When you live in a country like Nigeria, the last thing on your mind is vegetable. Not because of the lack of availability, but because of the lack of funds. Vegetables are considered a luxury, especially when there's limited fund and the belly just wants to be full. After all, vegetables are not filling.
Our meals in this part of the world, are mostly staple. From garri, to tuwo, to yam to the popular rice. Starchy meals that make up more than 60% of our meals. Even when it comes to protein, we prefer meat (beef) to eggs, beans and fish, which are considered healthier sources of protein.
Before urbanisation invaded our communal and small satisfactory way of living in Nigeria, our parents ate fruits and vegetables. Not like it was a deliberate effort to balance every meal, but it was an innate tendency to eat fruits and vegetables which were easily accessible
One would have thought that, with education and health enlightenment, we would be deliberate about balancing our every meal by always including our greens. But like every good thing, urbanisation came with its bad side.
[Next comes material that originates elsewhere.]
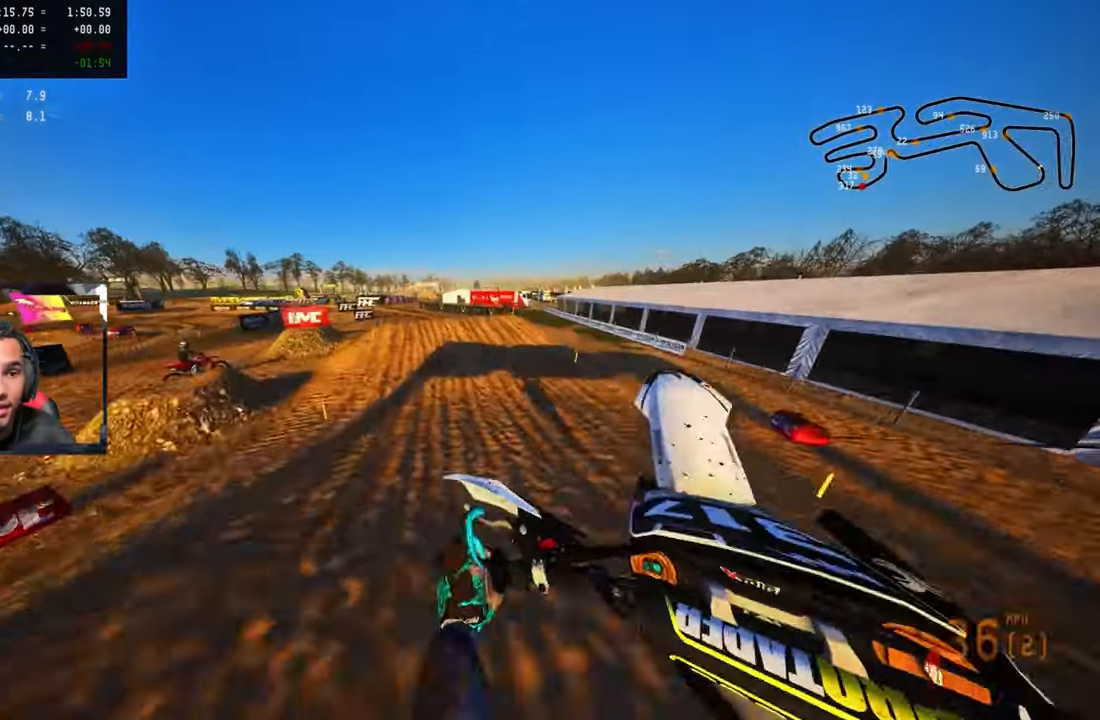
{"buttons": ["R2"], "left_stick": "up-left", "right_stick": "up", "events": [[17, "R2", "up"], [300, "R2", "down"]]}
The fast paced life, the competitive life, the hustle and the bustle of everyday, has greatly affected our eating lifestyle. Most people are not concerned about eating green. The era of gardens and planting a little vegetable here, and a little vegetable there has been wiped off.
Not only do we not have time to own gardens these days, we have also lost the patience to wait for our vegetables and fruits to ripen naturally. We pluck them prematurely, and force them to maturity, with chemicals that are eventually dangerous to the health.
Therefore, when we remember to eat our vegetables, we are not quite certain if we are eating all the complete nutrients that nature allotes to them, as a reward for the patience to completely mature, or we are eating just some of the nutrients that was given by nature, before they were raped of the remaining nutrients because of our impatience.
Still, a meal is not ready, never complete without a little touch of green here, and a little touch of green there. For nature itself is green, and she wants to live inside of us. After all, weren't we made to co-habitate?